While we wait, Wall Street twists.

Reputation control: kingdom versus cartel

Crown Prince Mohammed bin Salman has a vested interest in looking like a nice guy right now, of course.

Tightening the spigot gives other governments an incentive to withhold investments the country needs to modernize its economy.

Besides, the higher oil prices get, the easier it is for substitute vendors to operate. 

Europe could theoretically run on bio fuels at this point. And countries like Iran are always eager to step up whenever the world’s appetite for energy oversteps moral concerns.

By letting the world have all the fuel it can handle at this price, the Saudis keep their rivals running lean. 

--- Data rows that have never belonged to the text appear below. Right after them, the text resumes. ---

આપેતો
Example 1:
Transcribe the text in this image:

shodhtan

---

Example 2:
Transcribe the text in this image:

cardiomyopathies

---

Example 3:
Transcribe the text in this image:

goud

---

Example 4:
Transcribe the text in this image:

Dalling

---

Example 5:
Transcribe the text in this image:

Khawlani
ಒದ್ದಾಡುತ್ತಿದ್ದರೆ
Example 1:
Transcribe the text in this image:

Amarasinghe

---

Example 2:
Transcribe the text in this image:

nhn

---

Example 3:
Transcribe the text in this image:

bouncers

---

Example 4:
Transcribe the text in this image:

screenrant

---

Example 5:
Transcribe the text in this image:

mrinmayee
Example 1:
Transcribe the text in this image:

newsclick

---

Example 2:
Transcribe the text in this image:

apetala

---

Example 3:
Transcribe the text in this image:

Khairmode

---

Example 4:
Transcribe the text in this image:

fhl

They hate the Iranians. Even if that country sidesteps new sanctions, $50 a barrel isn’t going to be a windfall.

Likewise, tension around the Gulf has stretched OPEC to the breaking point.

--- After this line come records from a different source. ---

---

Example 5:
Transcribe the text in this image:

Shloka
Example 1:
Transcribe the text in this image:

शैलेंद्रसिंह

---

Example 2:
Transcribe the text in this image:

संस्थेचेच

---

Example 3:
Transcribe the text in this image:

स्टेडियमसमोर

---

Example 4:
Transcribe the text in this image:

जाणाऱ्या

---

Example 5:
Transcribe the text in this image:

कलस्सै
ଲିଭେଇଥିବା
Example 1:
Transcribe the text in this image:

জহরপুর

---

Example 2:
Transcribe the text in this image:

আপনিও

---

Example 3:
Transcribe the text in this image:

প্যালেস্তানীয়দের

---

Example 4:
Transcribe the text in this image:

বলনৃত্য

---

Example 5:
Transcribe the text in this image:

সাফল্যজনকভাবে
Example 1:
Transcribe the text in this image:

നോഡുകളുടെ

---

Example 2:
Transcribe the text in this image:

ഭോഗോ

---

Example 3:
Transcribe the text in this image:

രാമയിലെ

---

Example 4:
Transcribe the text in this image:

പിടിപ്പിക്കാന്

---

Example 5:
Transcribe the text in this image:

In theory the cartel should act with one vision for the benefit of all members. Now it looks increasingly like the Saudis using it to punish everyone else.

After all, we’re watching oil drop at a moment when Libyan production is disrupted and Iran is barely in the market.

And while Russia is a key player, the weekend’s hostilities in the Black Sea barely inspired a bounce and not a shock price spike.

Meanwhile U.S. producers keep drilling. Technology makes existing wells more efficient and opens up new fields.

The cartel was already fracturing. Wielding it as a weapon on behalf of its strongest member only accelerates the process.

Of course a world without OPEC is less predictable than the one we’ve known for decades. Wall Street hates unpredictability, especially when so many other fear factors are already on screen.

Whatever happens, I suspect we’ll see volatility return to the oil market in a big way. Those stocks will swing in the old boom and bust cycle.

Oil diplomacy by other means

The Saudis also have $300 billion in their sovereign investment fund.

That fund is heavily weighted to Big Tech and next-generation venture capital. When Silicon Valley shakes, the sovereign fund shudders.

Twitter, Tesla and all the usual suspects are well represented. Blackrock runs a lot of the money.

Then there’s roughly $200 billion in Treasury paper within the kingdom’s currency reserves. It isn’t a big piece of the bond market, but it’s more of a shield than a weapon.

Of course floating the national oil company would generate a lot of cash. That process has stalled and may never happen at this point.

Three years from now, where will Saudi oil be?